La Chine ouvre un nouveau front avec l'Inde
L'ascension fulgurante de la Chine, qui est considérée comme la grande superpuissance mondiale, en conflit avec les États-Unis, ajoute un nouveau front à ceux qu'elle a déjà mis en place. Les hostilités ont été rouvertes, cette fois avec une autre grande puissance, l'Inde, avec laquelle il avait jusqu'ici maintenu un statu quo difficile depuis la guerre qu'ils ont tous deux menées en 1962. Ce conflit, qui a duré à peine un mois, a fait plus de mille morts de chaque côté et a entraîné l'occupation chinoise du plateau d'Aksai Chin, au nord-est du Cachemire. Mais cet armistice a toujours été considéré comme une humiliation par l'Inde, qui n'a pas cessé de revendiquer sa souveraineté sur cette région de l'Himalaya, en plus de revendiquer l'occupation ultérieure par la Chine de 38 000 kilomètres carrés de l'État du Sikkim, et de rejeter les revendications de Pékin sur une autre bande de 90 000 kilomètres carrés de l'État de l'Arunachal Pradesh, au nord-est de l'Inde.
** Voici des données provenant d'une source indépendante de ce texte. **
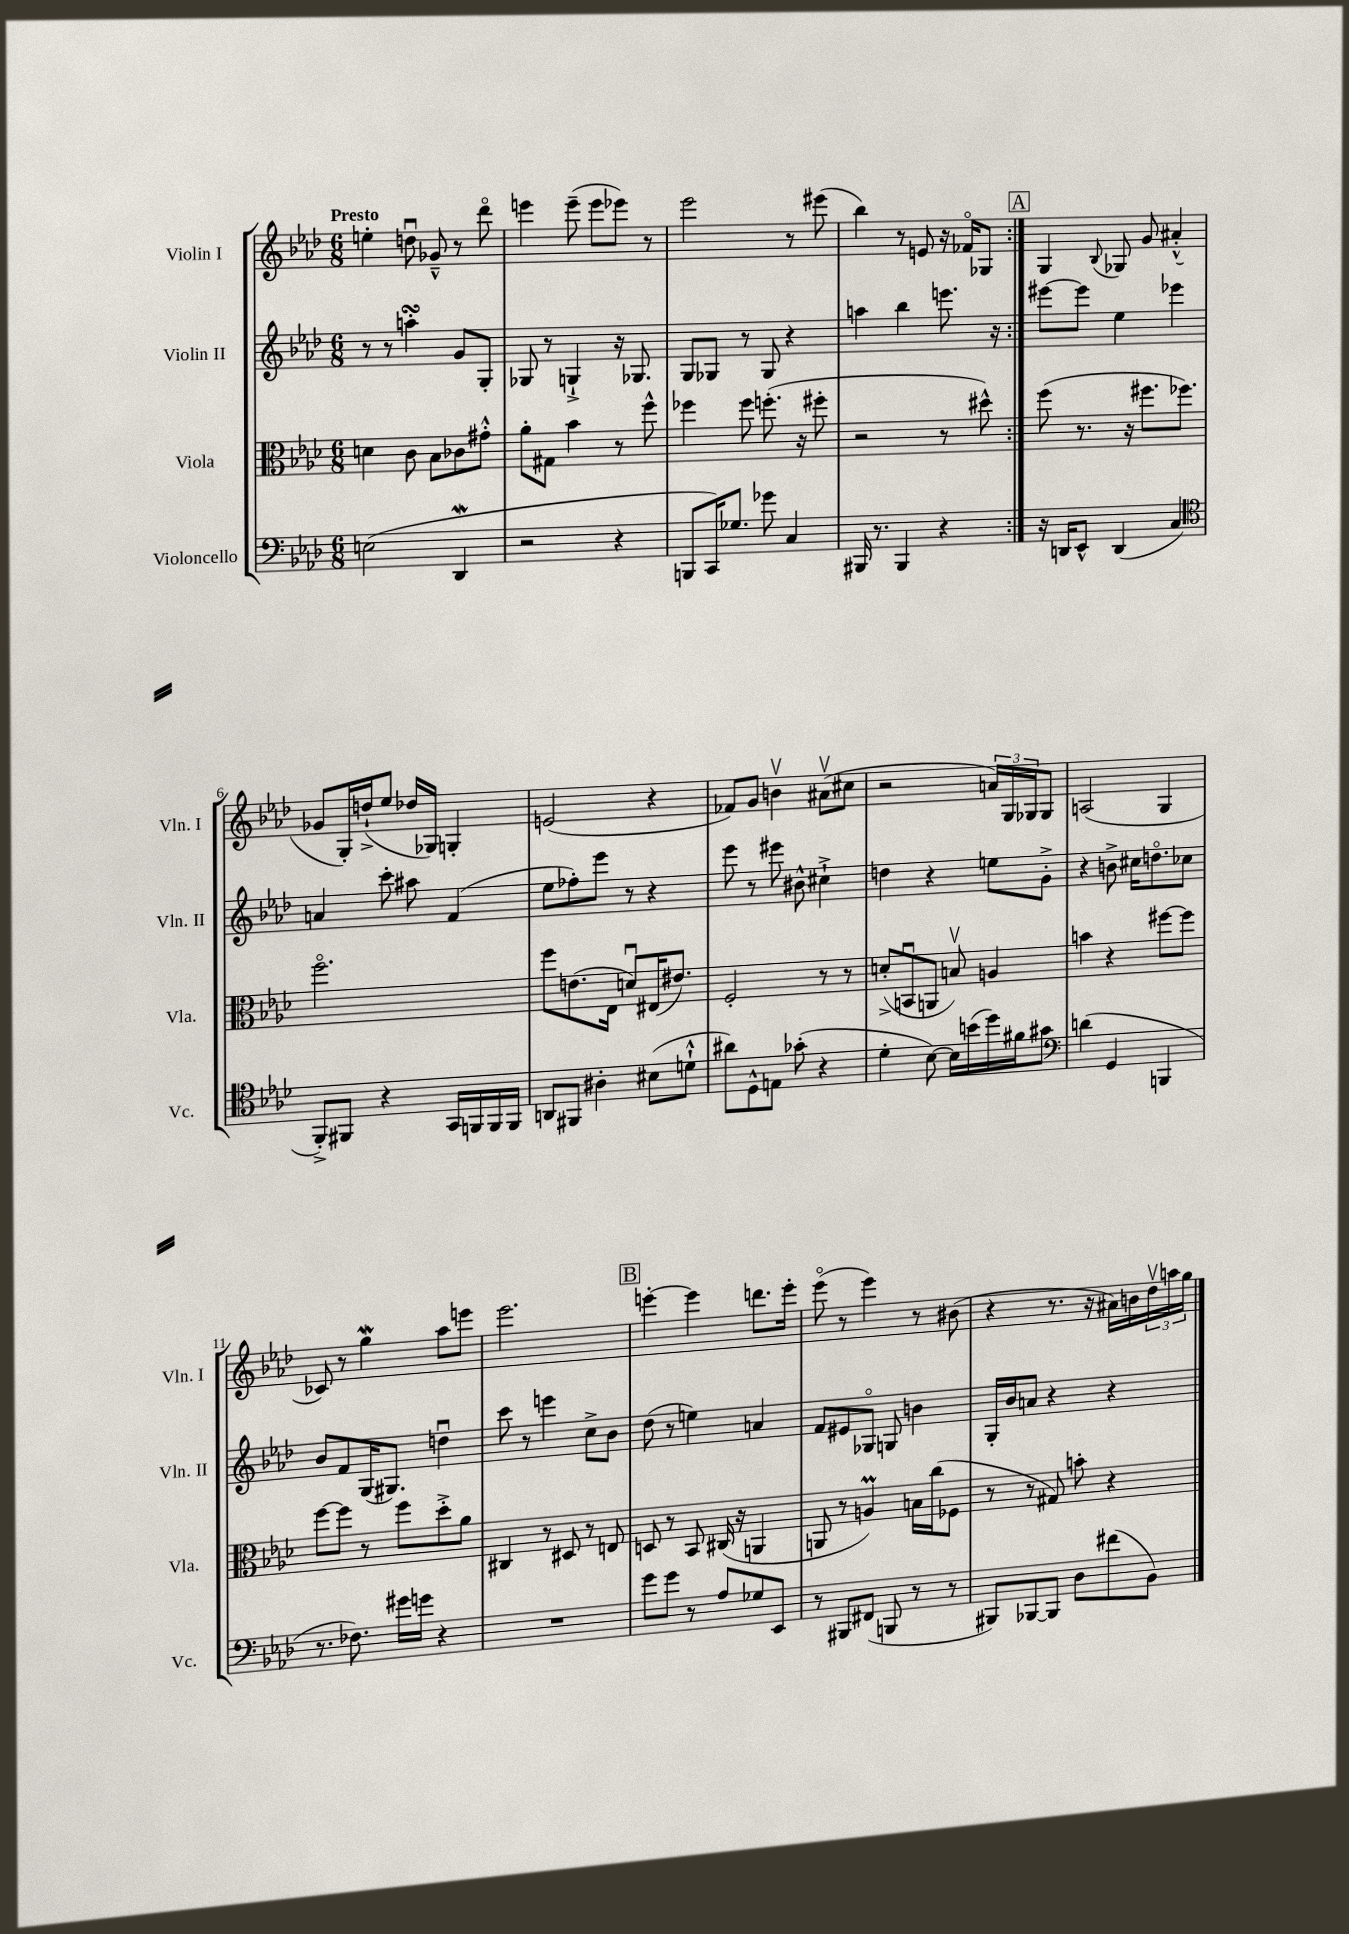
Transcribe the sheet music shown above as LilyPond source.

Le prétexte des nouvelles escarmouches entre les soldats des deux pays a été la tentative des Indiens de transformer un chemin de la vallée de Galwan, qui borde le plateau « occupé » d'Aksai Chin, en une route à grande capacité. Les combats ont commencé avec des bâtons et des pierres en mai dernier, mais les affrontements se sont intensifiés depuis la mi-juin, lorsque l'Inde a reconnu une vingtaine de morts parmi ses troupes, tandis que la Chine admet également un nombre indéterminé de victimes.
Il s'agit des deux grandes puissances d'Asie, démographique et nucléaire, qui n'ont cessé depuis un demi-siècle de nourrir leurs nationalismes respectifs et leurs ambitions hégémoniques correspondantes. Ce sont ces dimensions énormes qui suscitent l'inquiétude des chancelleries, et des mouvements diplomatiques correspondants pour soutenir l'une ou l'autre puissance.
La lutte sino-américaine croissante a conduit le président américain, Donald Trump, à rapprocher les positions et à renforcer les liens avec le premier ministre indien, Narendra Modi, qui à son tour a également accentué sa confrontation avec le Pakistan sous prétexte de supprimer l'autonomie de la région du Cachemire. Le président chinois Xi Jinping, à son tour, soutient les revendications d'Islamabad, à qui il a déjà cédé une large bande de terre bordant le Cachemire. Le leader chinois a renforcé son commerce de pétrole avec la Russie et l'Iran, pour défier les États-Unis.
Cette résurgence des litiges frontaliers avec l'Inde s'ajoute à ceux qui opposent la Chine à pratiquement tous ses voisins de l'est et du sud du pays, du Japon au Vietnam, et bien sûr aux derniers gestes et menaces à l'encontre de Hong Kong et de l'île de Taiwan, que Pékin ne cesse de revendiquer comme faisant partie du pays et qui doivent être pleinement assimilés, soit par degré, soit par la force.
La politique de diplomatie douce de la Chine semble céder la place à un durcissement ostensible, chose inévitable par contre pour ceux qui tentent de s'ériger d'abord en superpuissance hégémonique incontestée de l'Asie. Les réseaux de connexion et de puissance tels que la nouvelle route de la soie n'amorcent pas les efforts d'annexion. Le formidable réarmement militaire de la Chine ces dernières années, qui ne semble pas avoir arrêté la pandémie mortelle de coronavirus, est considéré comme l'un des tremplins fondamentaux de son expansionnisme, maintes fois démenti par les porte-parole de la diplomatie de Pékin, mais que la réalité, par exemple, de la construction et de la consolidation des îles artificielles de la mer du Sud, équipées de cantonnements militaires, de bases navales et d'aérodromes, semble démentir.
La pandémie, qui a pris naissance dans la ville populeuse de Wuhan, n'a pas arrêté la stratégie chinoise visant à leur domination continentale incontestée, la rampe d'accès à une hégémonie plus large. De nombreuses analyses prédisent que le prochain grand conflit de l'humanité éclatera en Asie. Le continent, en fait, abrite deux méga-pays qui, ensemble, représentent près de 40 % de la population mondiale. Tous deux, de points de vue, de systèmes et de cultures très différents, aspirent à un destin historique qui a de nombreuses possibilités de se heurter à une confrontation beaucoup plus étendue et brutale que celle des escarmouches sanglantes aux frontières.